* **Exercise**: From the records below, copy out exactly the lines from the one containing "Document page, 1241x1754 pixels." to the one containing "Identify the document", both included. Add nothing else.

* **Entries shown**:
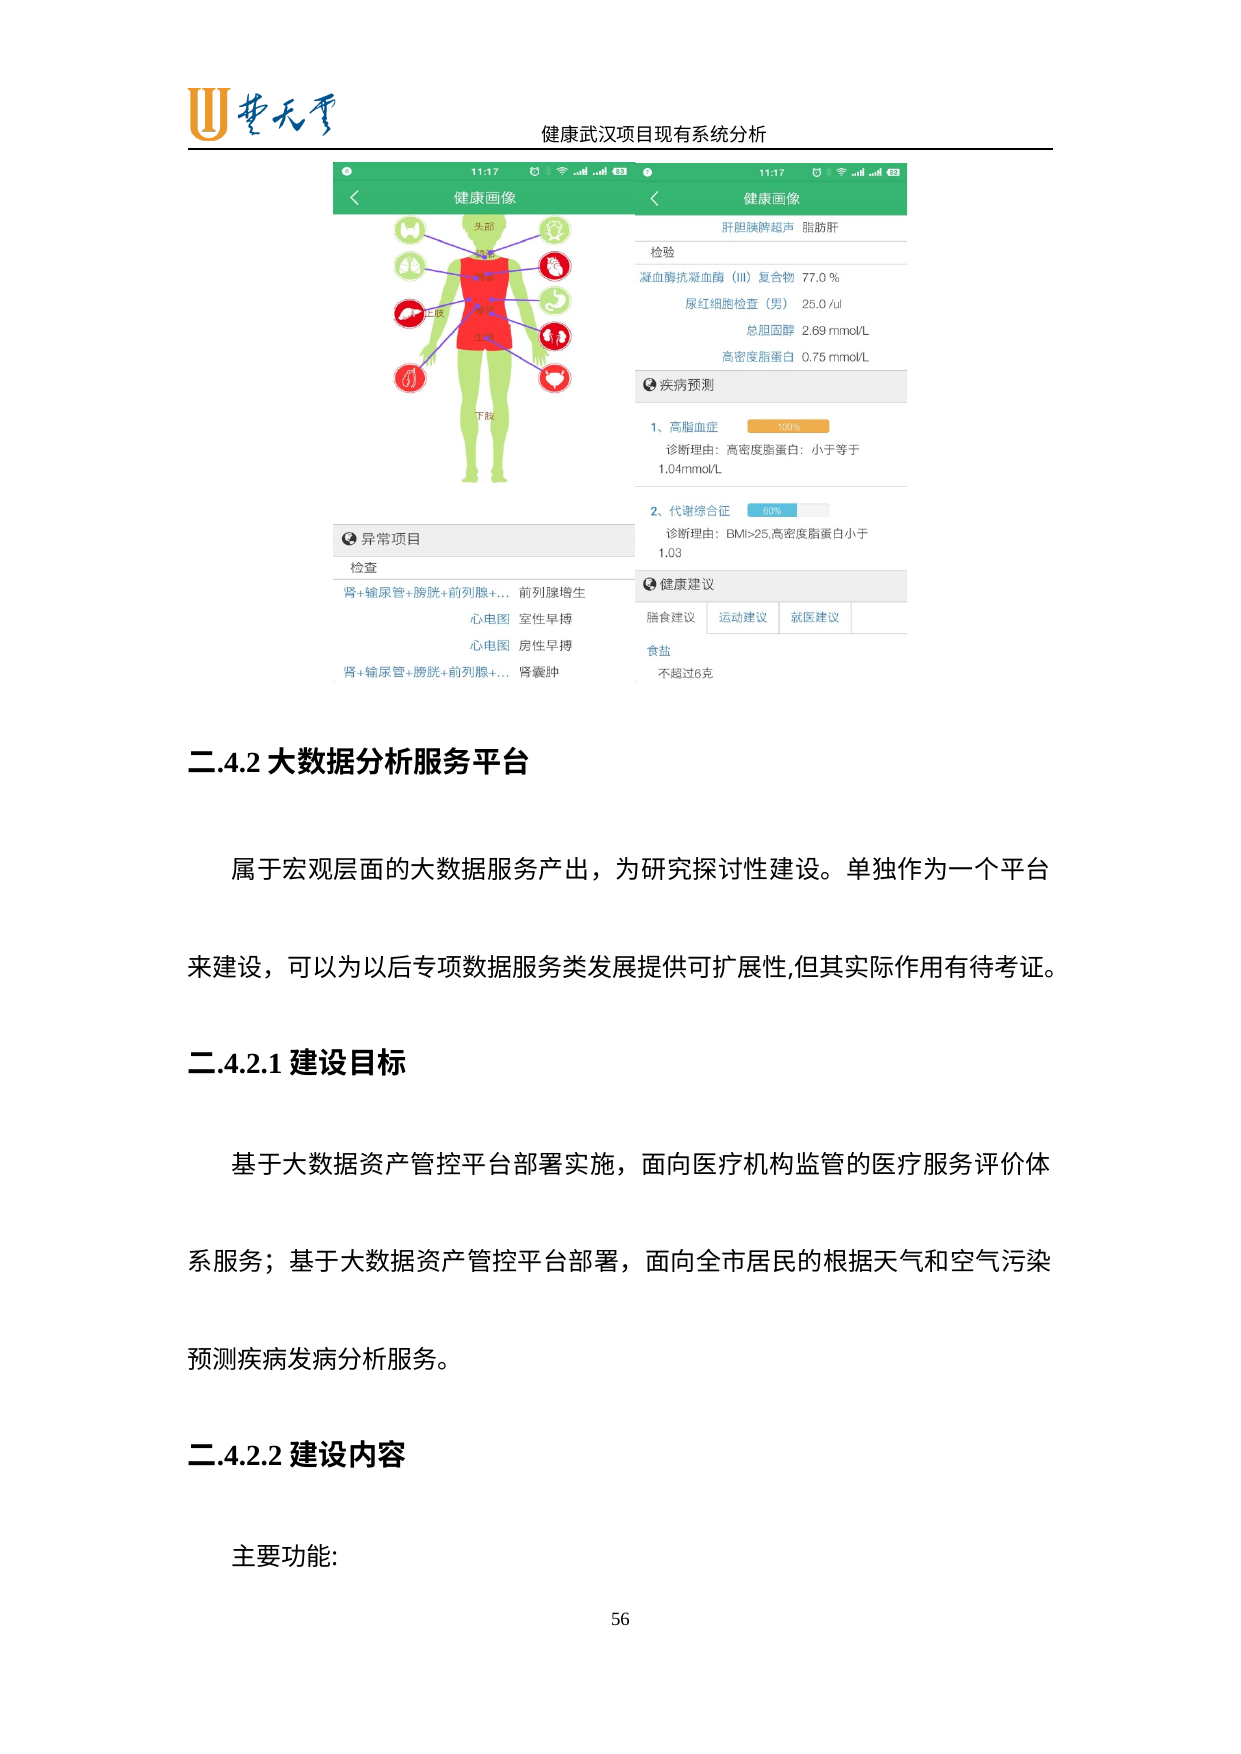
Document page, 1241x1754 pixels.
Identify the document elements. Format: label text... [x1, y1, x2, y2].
---
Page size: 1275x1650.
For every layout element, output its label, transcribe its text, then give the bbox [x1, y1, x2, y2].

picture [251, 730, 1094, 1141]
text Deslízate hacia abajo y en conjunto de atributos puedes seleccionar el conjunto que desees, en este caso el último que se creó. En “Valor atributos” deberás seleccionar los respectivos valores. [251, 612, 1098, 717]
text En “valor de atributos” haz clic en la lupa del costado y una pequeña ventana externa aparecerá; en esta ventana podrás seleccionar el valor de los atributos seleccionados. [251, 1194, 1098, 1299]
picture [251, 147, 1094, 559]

* **Answer area**:
Document page, 1241x1754 pixels.
Identify the document elements. Format: label text... [x1, y1, x2, y2].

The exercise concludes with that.